#### Records for the task
◇ ◇ ◇ ◇

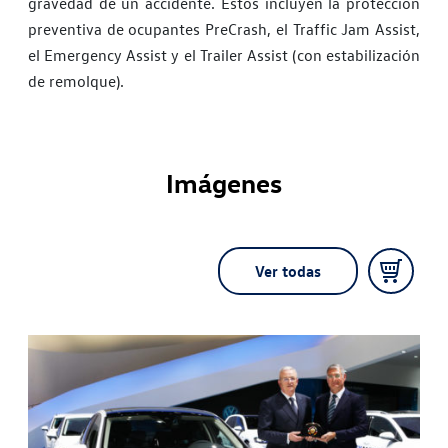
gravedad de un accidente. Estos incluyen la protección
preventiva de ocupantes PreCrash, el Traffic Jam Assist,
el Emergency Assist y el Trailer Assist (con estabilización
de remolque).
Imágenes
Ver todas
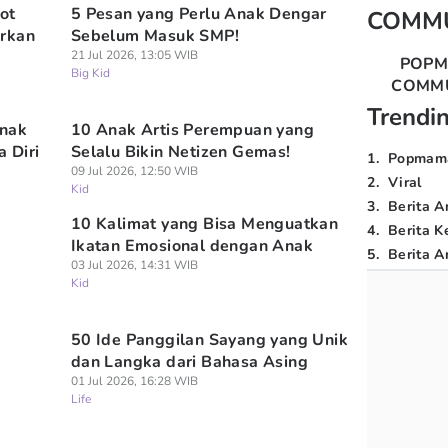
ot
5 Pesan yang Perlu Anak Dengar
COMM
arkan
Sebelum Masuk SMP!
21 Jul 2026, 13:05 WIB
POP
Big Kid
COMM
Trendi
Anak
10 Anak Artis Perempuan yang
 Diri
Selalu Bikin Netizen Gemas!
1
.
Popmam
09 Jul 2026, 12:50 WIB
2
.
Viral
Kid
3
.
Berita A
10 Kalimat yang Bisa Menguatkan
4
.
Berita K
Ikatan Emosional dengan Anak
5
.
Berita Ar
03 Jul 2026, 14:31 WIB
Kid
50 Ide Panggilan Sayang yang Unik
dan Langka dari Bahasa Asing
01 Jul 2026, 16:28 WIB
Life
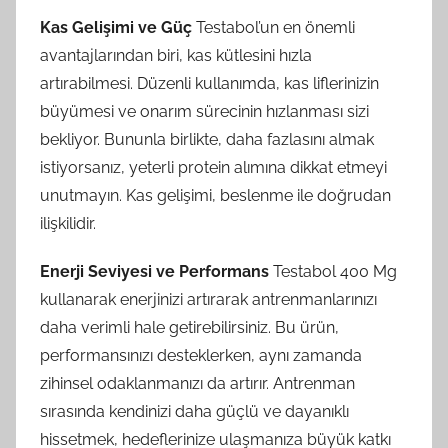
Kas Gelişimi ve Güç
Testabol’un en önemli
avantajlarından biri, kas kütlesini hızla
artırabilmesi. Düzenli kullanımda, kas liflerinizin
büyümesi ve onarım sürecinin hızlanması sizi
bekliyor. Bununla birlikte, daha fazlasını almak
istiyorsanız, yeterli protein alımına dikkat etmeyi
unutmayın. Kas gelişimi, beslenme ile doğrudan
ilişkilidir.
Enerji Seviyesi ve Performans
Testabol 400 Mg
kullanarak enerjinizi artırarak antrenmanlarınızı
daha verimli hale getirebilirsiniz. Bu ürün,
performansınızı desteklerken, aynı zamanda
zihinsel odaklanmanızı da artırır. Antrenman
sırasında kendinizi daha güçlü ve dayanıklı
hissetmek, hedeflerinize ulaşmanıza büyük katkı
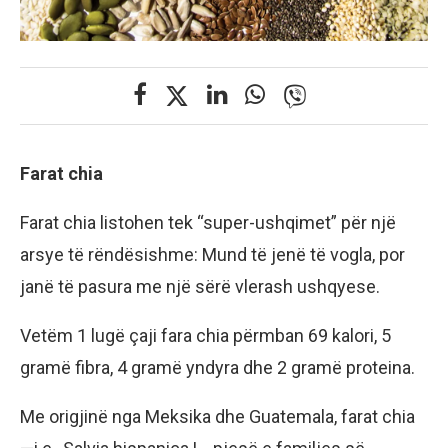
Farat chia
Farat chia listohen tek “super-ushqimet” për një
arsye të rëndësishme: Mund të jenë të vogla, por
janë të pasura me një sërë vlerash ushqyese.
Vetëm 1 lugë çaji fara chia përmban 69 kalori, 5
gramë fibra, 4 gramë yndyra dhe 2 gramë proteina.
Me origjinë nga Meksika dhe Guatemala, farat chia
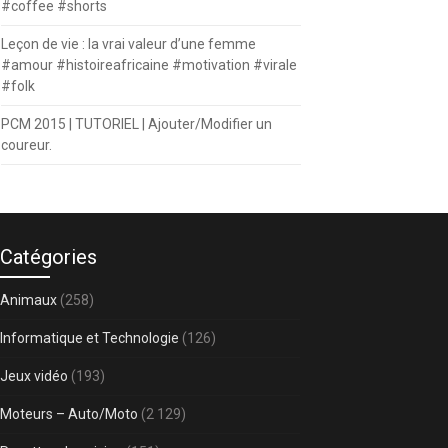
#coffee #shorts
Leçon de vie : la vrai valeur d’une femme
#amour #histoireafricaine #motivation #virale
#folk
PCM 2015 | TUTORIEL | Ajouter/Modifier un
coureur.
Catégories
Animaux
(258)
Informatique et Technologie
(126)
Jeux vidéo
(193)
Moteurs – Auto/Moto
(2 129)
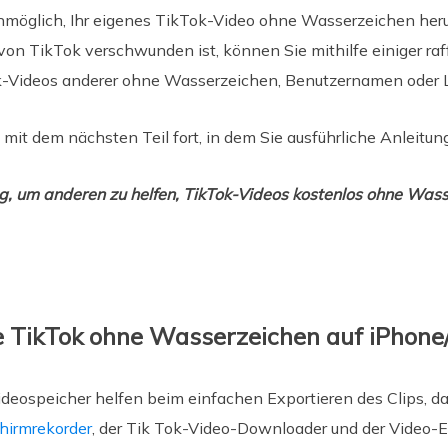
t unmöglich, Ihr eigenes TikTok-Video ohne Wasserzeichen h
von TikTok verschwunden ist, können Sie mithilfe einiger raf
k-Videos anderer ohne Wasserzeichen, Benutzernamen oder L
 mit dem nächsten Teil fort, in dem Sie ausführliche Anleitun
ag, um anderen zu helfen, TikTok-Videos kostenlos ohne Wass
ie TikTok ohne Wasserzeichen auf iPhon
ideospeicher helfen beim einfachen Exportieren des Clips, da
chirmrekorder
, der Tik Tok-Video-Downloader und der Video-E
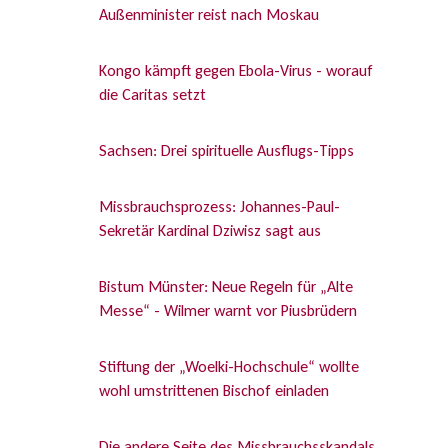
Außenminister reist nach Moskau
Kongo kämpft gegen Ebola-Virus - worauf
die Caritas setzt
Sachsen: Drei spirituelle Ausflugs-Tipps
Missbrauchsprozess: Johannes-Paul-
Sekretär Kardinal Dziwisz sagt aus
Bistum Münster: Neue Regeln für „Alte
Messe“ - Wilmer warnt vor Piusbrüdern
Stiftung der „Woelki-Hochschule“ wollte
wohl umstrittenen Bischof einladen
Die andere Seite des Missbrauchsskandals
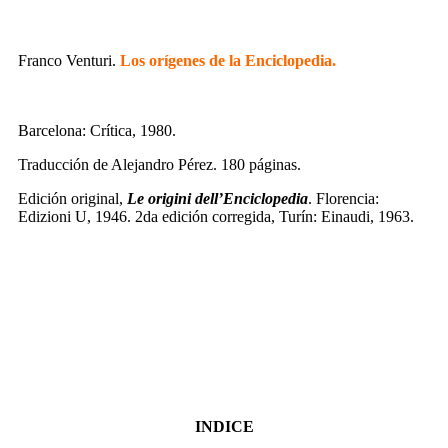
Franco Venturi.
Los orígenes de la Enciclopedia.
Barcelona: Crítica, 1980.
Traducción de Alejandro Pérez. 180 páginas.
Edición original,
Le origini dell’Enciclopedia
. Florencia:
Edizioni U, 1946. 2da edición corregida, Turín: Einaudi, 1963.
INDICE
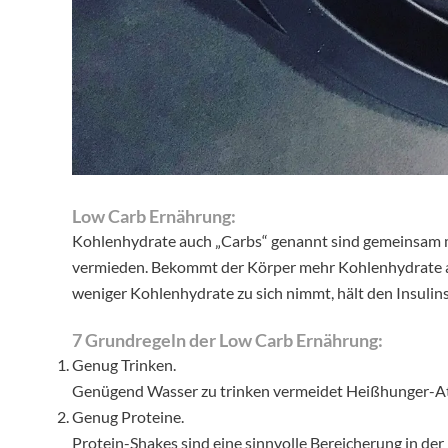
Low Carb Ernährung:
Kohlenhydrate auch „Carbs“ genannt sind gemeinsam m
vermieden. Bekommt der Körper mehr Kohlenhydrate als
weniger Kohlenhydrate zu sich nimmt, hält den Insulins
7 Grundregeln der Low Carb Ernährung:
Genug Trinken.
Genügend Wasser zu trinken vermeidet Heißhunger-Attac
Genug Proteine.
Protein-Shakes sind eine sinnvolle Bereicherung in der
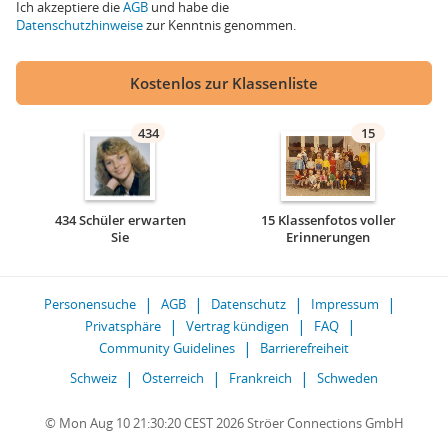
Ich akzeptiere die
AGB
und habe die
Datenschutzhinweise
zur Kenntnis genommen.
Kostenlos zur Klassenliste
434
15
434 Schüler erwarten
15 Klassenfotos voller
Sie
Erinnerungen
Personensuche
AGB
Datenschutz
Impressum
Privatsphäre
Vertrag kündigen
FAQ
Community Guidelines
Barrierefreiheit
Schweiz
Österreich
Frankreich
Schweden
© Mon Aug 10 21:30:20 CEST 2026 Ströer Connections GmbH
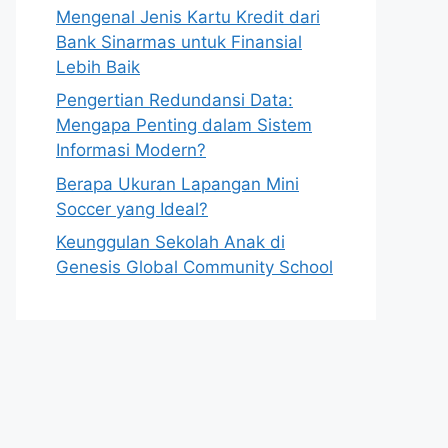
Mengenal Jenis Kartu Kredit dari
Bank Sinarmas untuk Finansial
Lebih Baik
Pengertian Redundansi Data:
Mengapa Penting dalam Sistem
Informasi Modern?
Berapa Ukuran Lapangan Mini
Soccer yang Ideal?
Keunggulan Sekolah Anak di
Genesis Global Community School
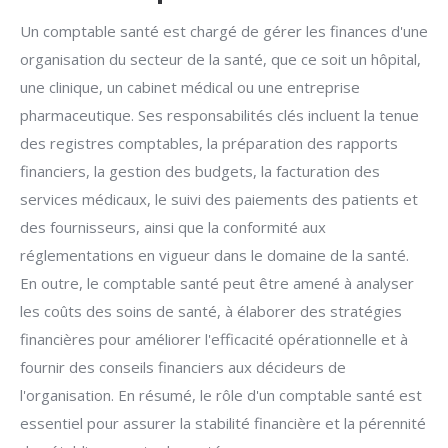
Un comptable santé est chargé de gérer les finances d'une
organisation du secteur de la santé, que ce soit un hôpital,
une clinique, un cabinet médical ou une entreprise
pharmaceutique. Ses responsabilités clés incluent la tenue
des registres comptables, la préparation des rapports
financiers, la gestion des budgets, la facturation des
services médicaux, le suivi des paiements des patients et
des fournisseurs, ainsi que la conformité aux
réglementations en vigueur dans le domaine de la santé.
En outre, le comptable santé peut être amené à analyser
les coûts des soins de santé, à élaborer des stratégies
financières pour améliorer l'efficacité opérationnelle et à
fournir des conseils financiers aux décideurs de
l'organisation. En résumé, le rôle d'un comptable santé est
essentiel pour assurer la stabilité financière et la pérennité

◇ ◇ ◇ ◇

#### Problem
Your copy should hold each line above exactly and no pictures at all.

#### Exercise solution
gravedad de un accidente. Estos incluyen la protección
preventiva de ocupantes PreCrash, el Traffic Jam Assist,
el Emergency Assist y el Trailer Assist (con estabilización
de remolque).
Imágenes
Ver todas
ot
5 Pesan yang Perlu Anak Dengar
COMM
arkan
Sebelum Masuk SMP!
21 Jul 2026, 13:05 WIB
POP
Big Kid
COMM
Trendi
Anak
10 Anak Artis Perempuan yang
 Diri
Selalu Bikin Netizen Gemas!
1
.
Popmam
09 Jul 2026, 12:50 WIB
2
.
Viral
Kid
3
.
Berita A
10 Kalimat yang Bisa Menguatkan
4
.
Berita K
Ikatan Emosional dengan Anak
5
.
Berita Ar
03 Jul 2026, 14:31 WIB
Kid
50 Ide Panggilan Sayang yang Unik
dan Langka dari Bahasa Asing
01 Jul 2026, 16:28 WIB
Life
Kas Gelişimi ve Güç
Testabol’un en önemli
avantajlarından biri, kas kütlesini hızla
artırabilmesi. Düzenli kullanımda, kas liflerinizin
büyümesi ve onarım sürecinin hızlanması sizi
bekliyor. Bununla birlikte, daha fazlasını almak
istiyorsanız, yeterli protein alımına dikkat etmeyi
unutmayın. Kas gelişimi, beslenme ile doğrudan
ilişkilidir.
Enerji Seviyesi ve Performans
Testabol 400 Mg
kullanarak enerjinizi artırarak antrenmanlarınızı
daha verimli hale getirebilirsiniz. Bu ürün,
performansınızı desteklerken, aynı zamanda
zihinsel odaklanmanızı da artırır. Antrenman
sırasında kendinizi daha güçlü ve dayanıklı
hissetmek, hedeflerinize ulaşmanıza büyük katkı
Farat chia
Farat chia listohen tek “super-ushqimet” për një
arsye të rëndësishme: Mund të jenë të vogla, por
janë të pasura me një sërë vlerash ushqyese.
Vetëm 1 lugë çaji fara chia përmban 69 kalori, 5
gramë fibra, 4 gramë yndyra dhe 2 gramë proteina.
Me origjinë nga Meksika dhe Guatemala, farat chia
#coffee #shorts
Leçon de vie : la vrai valeur d’une femme
#amour #histoireafricaine #motivation #virale
#folk
PCM 2015 | TUTORIEL | Ajouter/Modifier un
coureur.
Catégories
Animaux
(258)
Informatique et Technologie
(126)
Jeux vidéo
(193)
Moteurs – Auto/Moto
(2 129)
t unmöglich, Ihr eigenes TikTok-Video ohne Wasserzeichen h
von TikTok verschwunden ist, können Sie mithilfe einiger raf
k-Videos anderer ohne Wasserzeichen, Benutzernamen oder L
 mit dem nächsten Teil fort, in dem Sie ausführliche Anleitun
ag, um anderen zu helfen, TikTok-Videos kostenlos ohne Wass
ie TikTok ohne Wasserzeichen auf iPhon
ideospeicher helfen beim einfachen Exportieren des Clips, da
chirmrekorder
, der Tik Tok-Video-Downloader und der Video-E
Außenminister reist nach Moskau
Kongo kämpft gegen Ebola-Virus - worauf
die Caritas setzt
Sachsen: Drei spirituelle Ausflugs-Tipps
Missbrauchsprozess: Johannes-Paul-
Sekretär Kardinal Dziwisz sagt aus
Bistum Münster: Neue Regeln für „Alte
Messe“ - Wilmer warnt vor Piusbrüdern
Stiftung der „Woelki-Hochschule“ wollte
wohl umstrittenen Bischof einladen
Die andere Seite des Missbrauchsskandals
Franco Venturi.
Los orígenes de la Enciclopedia.
Barcelona: Crítica, 1980.
Traducción de Alejandro Pérez. 180 páginas.
Edición original,
Le origini dell’Enciclopedia
. Florencia:
Edizioni U, 1946. 2da edición corregida, Turín: Einaudi, 1963.
INDICE
Low Carb Ernährung:
Kohlenhydrate auch „Carbs“ genannt sind gemeinsam m
vermieden. Bekommt der Körper mehr Kohlenhydrate als
weniger Kohlenhydrate zu sich nimmt, hält den Insulins
7 Grundregeln der Low Carb Ernährung:
Genug Trinken.
Genügend Wasser zu trinken vermeidet Heißhunger-Attac
Genug Proteine.
Protein-Shakes sind eine sinnvolle Bereicherung in der
Ich akzeptiere die
AGB
und habe die
Datenschutzhinweise
zur Kenntnis genommen.
Kostenlos zur Klassenliste
434
15
434 Schüler erwarten
15 Klassenfotos voller
Sie
Erinnerungen
Personensuche
AGB
Datenschutz
Impressum
Privatsphäre
Vertrag kündigen
FAQ
Community Guidelines
Barrierefreiheit
Schweiz
Österreich
Frankreich
Schweden
© Mon Aug 10 21:30:20 CEST 2026 Ströer Connections GmbH
Mengenal Jenis Kartu Kredit dari
Bank Sinarmas untuk Finansial
Lebih Baik
Pengertian Redundansi Data:
Mengapa Penting dalam Sistem
Informasi Modern?
Berapa Ukuran Lapangan Mini
Soccer yang Ideal?
Keunggulan Sekolah Anak di
Genesis Global Community School
Un comptable santé est chargé de gérer les finances d'une
organisation du secteur de la santé, que ce soit un hôpital,
une clinique, un cabinet médical ou une entreprise
pharmaceutique. Ses responsabilités clés incluent la tenue
des registres comptables, la préparation des rapports
financiers, la gestion des budgets, la facturation des
services médicaux, le suivi des paiements des patients et
des fournisseurs, ainsi que la conformité aux
réglementations en vigueur dans le domaine de la santé.
En outre, le comptable santé peut être amené à analyser
les coûts des soins de santé, à élaborer des stratégies
financières pour améliorer l'efficacité opérationnelle et à
fournir des conseils financiers aux décideurs de
l'organisation. En résumé, le rôle d'un comptable santé est
essentiel pour assurer la stabilité financière et la pérennité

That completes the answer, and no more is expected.